DATA SUPPLIED |
/---

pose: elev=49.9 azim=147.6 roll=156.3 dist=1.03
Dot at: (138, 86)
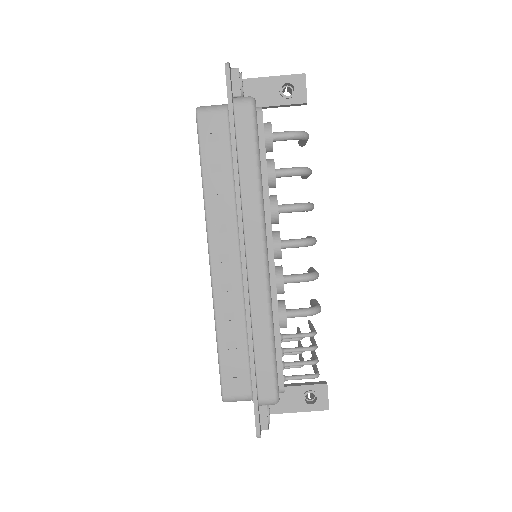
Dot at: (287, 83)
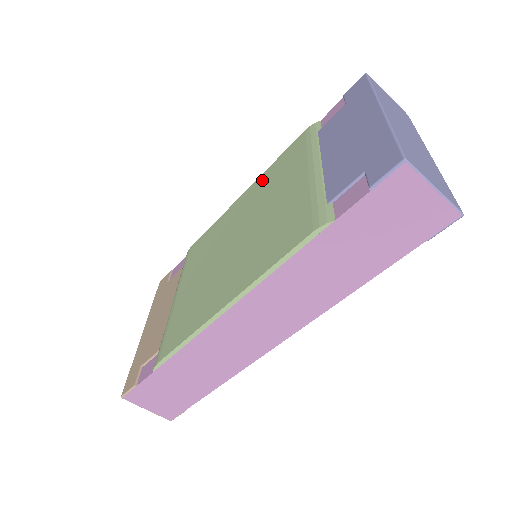
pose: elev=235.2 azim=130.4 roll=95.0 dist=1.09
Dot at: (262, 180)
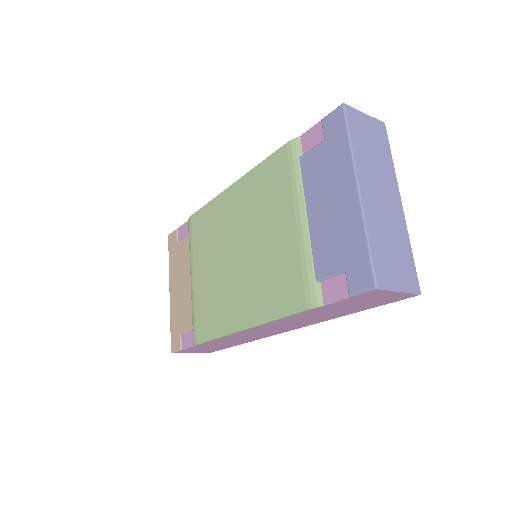
Dot at: (250, 183)
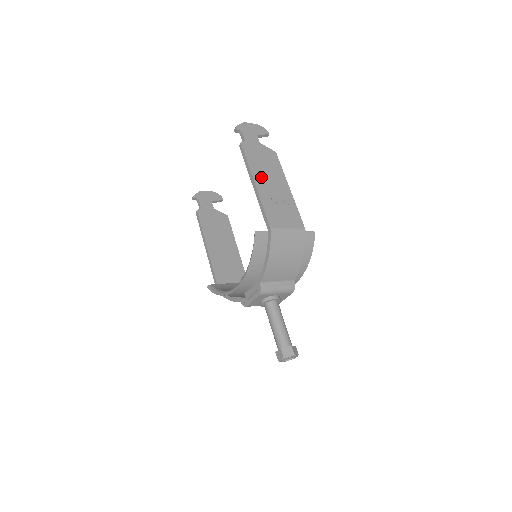
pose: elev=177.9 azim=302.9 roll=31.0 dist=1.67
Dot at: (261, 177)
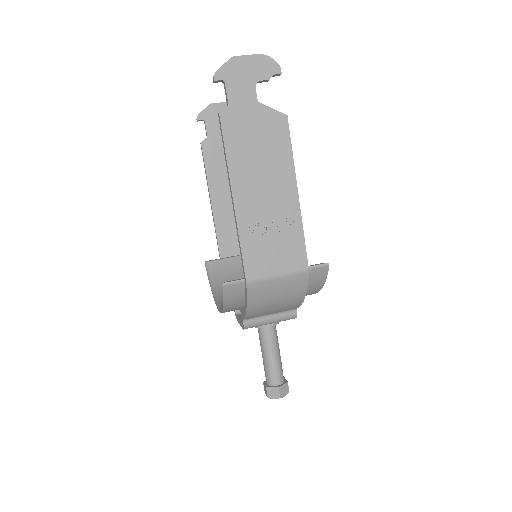
Dot at: (247, 182)
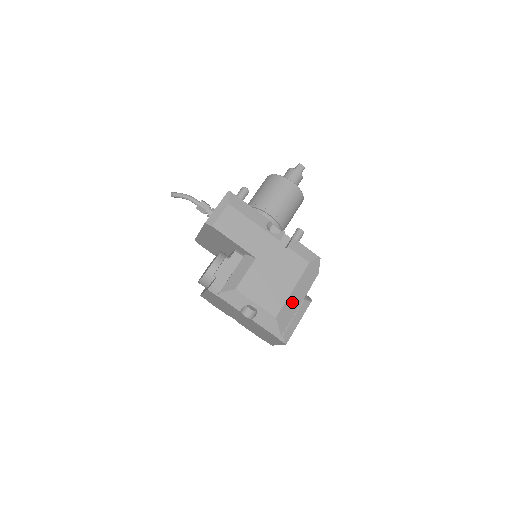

\---

Count the lines in the entries that contain the word "pose", with case counting. Reply with the number only.

PROBLEM SOLUTION |
3